---- EXERCISE DATA

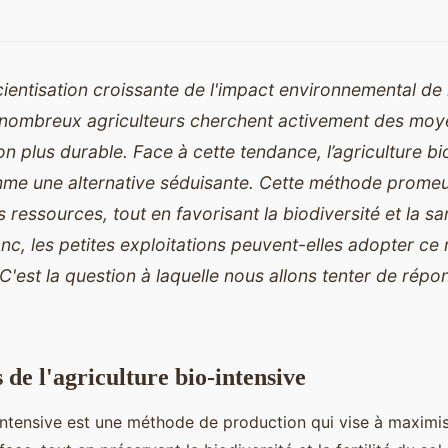
ientisation croissante de l'impact environnemental de l
e nombreux agriculteurs cherchent activement des moy
on plus durable. Face à cette tendance, l’agriculture bi
me une alternative séduisante. Cette méthode promeut 
 ressources, tout en favorisant la biodiversité et la sa
c, les petites exploitations peuvent-elles adopter c
C'est la question à laquelle nous allons tenter de répo
 de l'agriculture bio-intensive
-intensive est une méthode de production qui vise à maximi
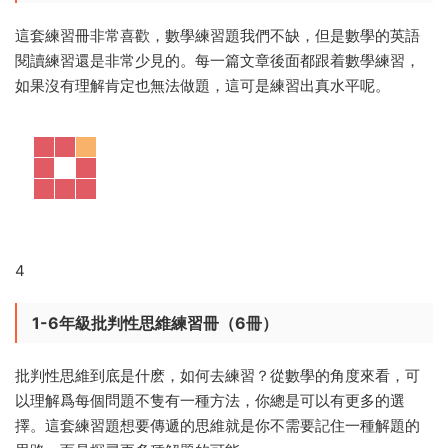
這套練習冊非常喜歡，數學練習題我們不缺，但是數學的英語
閱讀練習還是非常少見的。每一篇文章後面都跟着數學練習，
如果沒有理解肯定也無法做題，這可是練習出真水平呢。
4
1-6年級批判性思維練習冊（6冊）
批判性思維到底是什麽，如何去練習？從數學的角度來看，可
以理解爲每個問題不隻有一種方法，你總是可以有更多的選
擇。這套練習題想要傳遞的思維就是你不需要記住一種解題的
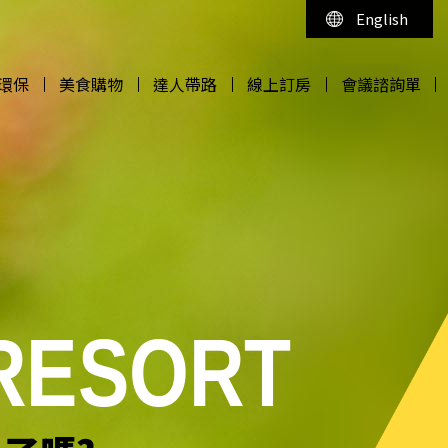
English
環保
美食購物
達人帶路
線上訂房
會議諮詢單
環保
美食購物
達人帶路
線上訂房
會議諮詢單
 RESORT
 RESORT
 RESORT
 RESORT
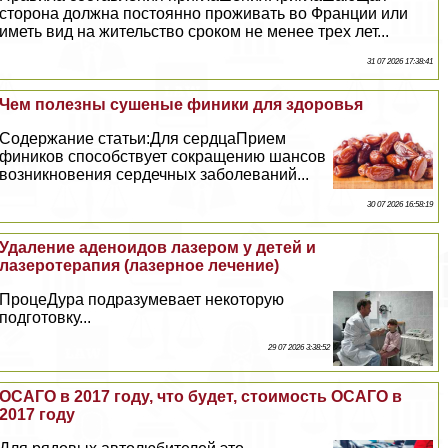
сторона должна постоянно проживать во Франции или
иметь вид на жительство сроком не менее трех лет...
31 07 2026 17:38:41
Чем полезны сушеные финики для здоровья
Содержание статьи:Для сердцаПрием
фиников способствует сокращению шансов
возникновения сердечных заболеваний...
30 07 2026 16:58:19
Удаление аденоидов лазером у детей и
лазеротерапия (лазерное лечение)
ПроцеДypa подразумевает некоторую
подготовку...
29 07 2026 3:38:52
ОСАГО в 2017 году, что будет, стоимость ОСАГО в
2017 году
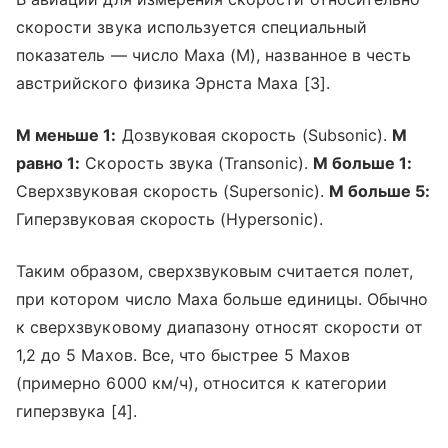
скорости звука используется специальный
показатель — число Маха (M), названное в честь
австрийского физика Эрнста Маха [3].
М меньше 1:
Дозвуковая скорость (Subsonic).
М
равно 1:
Скорость звука (Transonic).
М больше 1:
Сверхзвуковая скорость (Supersonic).
М больше 5:
Гиперзвуковая скорость (Hypersonic).
Таким образом, сверхзвуковым считается полет,
при котором число Маха больше единицы. Обычно
к сверхзвуковому диапазону относят скорости от
1,2 до 5 Махов. Все, что быстрее 5 Махов
(примерно 6000 км/ч), относится к категории
гиперзвука [4].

--------

- REQUIREMENT
Take the material above from the line bearing "ressources, tout en" through the line bearing "сторона должна постоянно" and write it out exactly, both end lines included. Pictures stay out.

- EXPECTED ANSWER
 ressources, tout en favorisant la biodiversité et la sa
c, les petites exploitations peuvent-elles adopter c
C'est la question à laquelle nous allons tenter de répo
 de l'agriculture bio-intensive
-intensive est une méthode de production qui vise à maximi
這套練習冊非常喜歡，數學練習題我們不缺，但是數學的英語
閱讀練習還是非常少見的。每一篇文章後面都跟着數學練習，
如果沒有理解肯定也無法做題，這可是練習出真水平呢。
4
1-6年級批判性思維練習冊（6冊）
批判性思維到底是什麽，如何去練習？從數學的角度來看，可
以理解爲每個問題不隻有一種方法，你總是可以有更多的選
擇。這套練習題想要傳遞的思維就是你不需要記住一種解題的
English
環保
美食購物
達人帶路
線上訂房
會議諮詢單
環保
美食購物
達人帶路
線上訂房
會議諮詢單
 RESORT
 RESORT
 RESORT
 RESORT
сторона должна постоянно проживать во Франции или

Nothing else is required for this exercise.